April 26, 2024

Ambushed by a spring-themed plant-based rock meme, thirty years in the making

Veruca Salt – Forsythia – Live in San Francisco, 2015

In the early to mid 90s there was a small wave of American girl alt-rock girl bands. It was all about the guitars, all about the rock, and always on the grungey side of things.

This small wave included Breeders, Belly and Veruka Salt. There were others too. In some ways you could include Hole and L7.

In the UK, we had PJ Harvey, who for a short while was almost bracketed with them, though frankly, she has always and since ploughed her own furrow.

But anyhows, Veruca Salt were probably the least popular and well known of all of them, at leat in the UK.

I loved them though, well at least their more poppy singles. They had a pretty clean crisp guitar sound. They were quite good looking, almost model like. But they had a sexy alternativeness, and just like the other bands, had a certain witchiness to them. As a male, and a pretty green one at that, I was intrigued by the fact that they were singing about women’s stuff: sex, lust and motherhood and womanhood, but ultimately in a poetic way, which I never really understood.

For example, one of their lyrics was ‘A Yellow Baby is a Bad Sign’. That’s kind of freaky right? It makes you start wondering what its like to be a mother with an ailing child. Makes you think about death and bereavement and failing at being a mother. Though, I might add, and now I take on the persona of John Shuttleworth, that whilst a yellow baby is a bad sign, its most likely jaundice, which in this day and age, can be managed medically. A quick trip to the doctor and you should be fine, no need to be melodramatic about it. I digress.

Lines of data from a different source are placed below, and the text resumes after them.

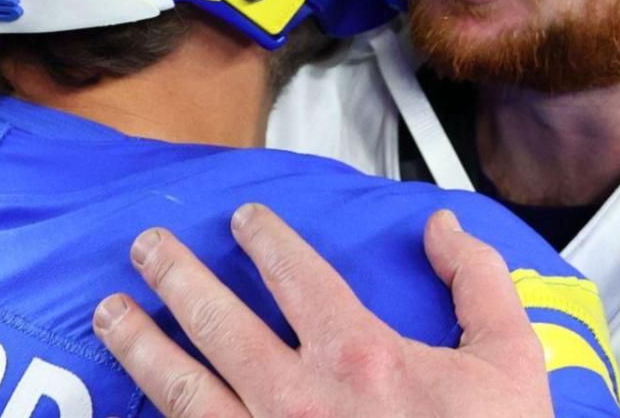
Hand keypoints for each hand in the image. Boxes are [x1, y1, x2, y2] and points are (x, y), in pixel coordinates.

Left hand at [93, 204, 551, 417]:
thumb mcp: (511, 362)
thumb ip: (477, 281)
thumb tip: (439, 226)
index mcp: (358, 356)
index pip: (295, 274)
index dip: (266, 239)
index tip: (244, 221)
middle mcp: (297, 400)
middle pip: (216, 322)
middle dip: (175, 276)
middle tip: (146, 246)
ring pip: (182, 391)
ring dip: (140, 347)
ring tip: (109, 314)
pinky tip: (128, 409)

The opening to the yellow baby song, which happens to be called Forsythia, is great. Its very cool and sexy, and very guitarry. That’s why I like it. I don’t listen to the track it much, if ever, but I regularly replay it in my head.

Now, I had a great moment yesterday, because I was visiting a garden centre, and was looking for this plant that I’ve seen in blossom at the moment. Its yellow, and I found a small one. I looked at its name and, heh presto, its called ‘Forsythia’. Yellow. Yellow babies. Forsythia.

So as soon as I realised the plant name I immediately started thinking about Veruca Salt and the song. I started singing it as I walked around the centre, under my breath and mask mind.

But as I was singing it, the first lyric that came to mind was not the yellow babies one. Instead it was “One thing about Forysthia, she gets lost and I go blind, underneath her yellow something lingerie”, which, uhm, makes me think about vaginal seepage, encrusted on underwear, caused by a sexually transmitted disease – I don’t know which one it would be – but I know it wouldn’t be jaundice.

Fact check: Fake News Alert.

The actual lyric is, now I just see,…

She comes around and I get lost
Against her yellow, I’m no longer me

I don’t know what that means? Is the song about love of plants or a woman’s love for another woman? Years later I still have no idea. I just have ideas.

But anyway, I do think that there’s another, perhaps more important point.

It had never occurred to me, until now, that Forysthia was the name of a plant, and that the colour yellow was a thread throughout the song’s title and lyrical content. Its taken me almost thirty years to realise – but I’ve finally gotten there.

I will never, ever, be able to look at the Forysthia plant again, whether in my garden or scattered around the gardens of the town I live in, without recalling the song.

In effect, Veruca Salt turned a common garden plant into a meme promoting their single – its very clever. Though its only really started working on me now I’m I’m in middle age and have gotten into gardening.

I wonder how many other keen gardeners, with a penchant for female alt-rock of the early 90s, find themselves ensnared in what appears now to be a cunning marketing trick.